CCT Aid. The series of CCT loans she received over the next several years helped Analyn rebuild her businesses. By 2007 she was back to using 50 sacks of flour a day. But even better, she came to have a personal relationship with the Lord Jesus Christ. She says, “A verse discussed in one of the first meetings I attended was Matthew 11:28, ‘Come to me all you who are weary and heavy laden and I will give you rest.’ I realized I’d forgotten all about God before this. I’d been through a lot of problems. The promise in the verse was exactly what I needed and I claimed it for myself.”

The Businesses at Present. Today, Analyn makes pizza Mondays to Fridays during the school months, selling an average of 450 pizzas every school day. The 10-inch pizzas are sold at P30.00 per box to canteen concessionaires in 20 Quezon City public schools where it is sold at P5.00 a piece. 


Analyn has carefully invested her loan money in bakery equipment and furnishings (a large freezer, oven, shelving, heavy duty mixer, slicer, dough roller, working table, office tables), and in a van.

Growth. From 2007 to 2011 Analyn was part of a loan group when the size of her loans was P50,000 and below. When she started receiving Growth Enterprise Loans (loans of more than P50,000) she began attending life mentoring sessions as a mentee of Christian business man Carson Tan.

Aside from joining CCT’s mentoring program, Analyn makes the most of free training offered by other organizations as well. She learned the proper way to bake bread at a four-day seminar offered by the Quezon City government. She also attended seminars on how to make siopao and siomai and sold these items at one time. Along with about a hundred other micro entrepreneurs from all over the Philippines she attended the PinoyMe Convention in March 2013 upon recommendation of CCT. “I was very eager at that time to have my breads and pizza sold in supermarkets.
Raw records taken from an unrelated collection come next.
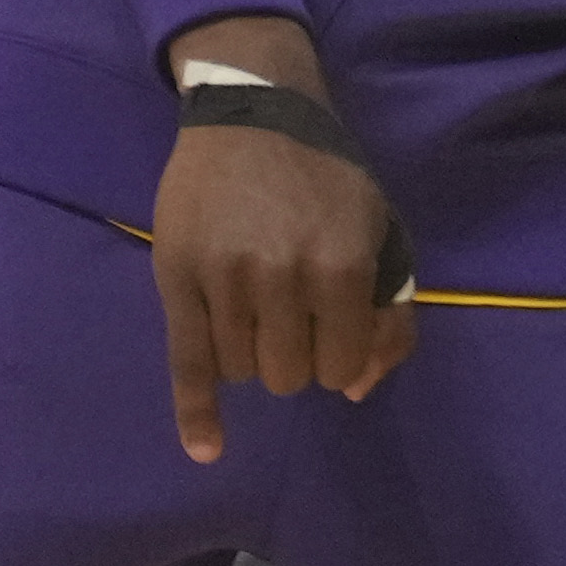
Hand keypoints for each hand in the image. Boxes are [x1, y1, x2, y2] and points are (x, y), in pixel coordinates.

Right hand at [149, 30, 409, 454]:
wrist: (251, 115)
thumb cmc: (326, 181)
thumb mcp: (382, 235)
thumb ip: (389, 316)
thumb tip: (359, 389)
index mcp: (340, 266)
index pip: (341, 365)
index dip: (340, 354)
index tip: (332, 323)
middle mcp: (281, 277)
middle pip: (289, 375)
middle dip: (295, 353)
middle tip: (290, 307)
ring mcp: (224, 280)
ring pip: (242, 371)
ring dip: (252, 353)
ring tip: (253, 303)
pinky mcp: (177, 278)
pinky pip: (188, 363)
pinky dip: (196, 414)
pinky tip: (206, 450)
One of the things I learned at the convention was that this requires a lot of documents and that it takes quite a long time to process and acquire these documents. If I attempted to have my products sold in supermarket and learned these things in the process, I might have been discouraged. I also learned that the proper way to respond to competition is through 
innovation,” she says

Life Changes. Running the businesses and being able to give her children something she didn’t receive from


her parents has given Analyn a profound sense of fulfilment. She shares that when she was just starting her businesses, her family lived in such cramped quarters that her children had to sleep under the table where she mixed the dough. 


Today they live in much better conditions and have enough to receive good education. Eldest daughter Ronalyn, 25, has a degree in computer engineering. Second daughter Carina, 23, will finish her business administration studies this school year. Son Rolando, 21 studied information technology, and the youngest
son who is still in grade school will be able to go to an excellent college or university when the time comes. Analyn's entire family attends one of CCT's community churches in Quezon City.  Someday soon she hopes to open a chain of bakeries in Masbate, to be able to provide jobs for her kababayan.